Whether one desires to perpetuate the global imperialist order or revolt against it depends on the perspective that one has. The battlefield of the class war is bigger than the conflict between rich and poor in the First World, or between the labor aristocracy and its bosses. It’s as big as the conflict between the people around the world who are suffering under imperialism, and the people who live within the enclaves of imperial wealth.
The North Koreans who are threatened by U.S. economic sanctions (which Sanders supports) make up the less powerful group in this conflict. As do the Venezuelan proletarians whose livelihoods are threatened by Washington’s destructive war against their socialist government, the Syrians who are struggling to rebuild their society amid Washington’s persistent sanctions campaign, the people in the Latin American countries which have been colonized by neoliberal U.S.-backed regimes, and the other victims of imperialism who are frequently left out of American discourse about class and socialism.

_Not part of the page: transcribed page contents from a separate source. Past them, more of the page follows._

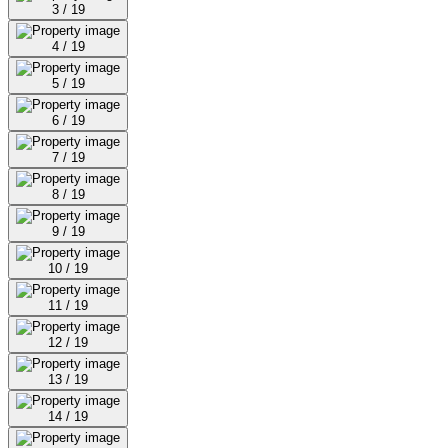
3 / 19
4 / 19
5 / 19
6 / 19
7 / 19
8 / 19
9 / 19
10 / 19
11 / 19
12 / 19
13 / 19
14 / 19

What I’m advocating for is essentially an American Maoist movement, where the people in the U.S. work to upheave the structure of their society so that both bourgeois rule and imperialist exploitation are defeated. Settlers was a revival of Maoist thought in America, because it diagnosed the inequity that exists between the world’s imperialist and exploited groups—an inequity whose logical solution is to overthrow the capitalist American state and replace it with a socialist power structure that doesn’t engage in imperialism.
How do we accomplish this? By harnessing the discontent of the Americans who are being increasingly left behind by capitalism, and who therefore are less likely to stay loyal to imperialism. As the rise of Sandersism has shown, being economically discontent won’t necessarily lead an American to pursue the destruction of the empire. So our task as Marxist-Leninists is to provide the perspective that can defeat the settler mindset.
This perspective needs to come from an indigenous standpoint, which can inform the actions we’ll need to take to make the situation right: abolishing the U.S. settler colonial state, doing away with all the forms of global imperialism that the U.S. benefits from, returning the land to the sovereignty of the First Nations peoples. The task of educating people about these goals is difficult, but the encouraging factor is that the bubble of imperial privilege is getting smaller. Neoliberalism is discarding more and more people into poverty, creating a significant facet of Americans who can be roused to militantly rebel against the system that keeps them and their global counterparts subjugated. Let’s set these people towards this intelligent and compassionate path, as opposed to the path of desiring greater material benefits merely for their own group.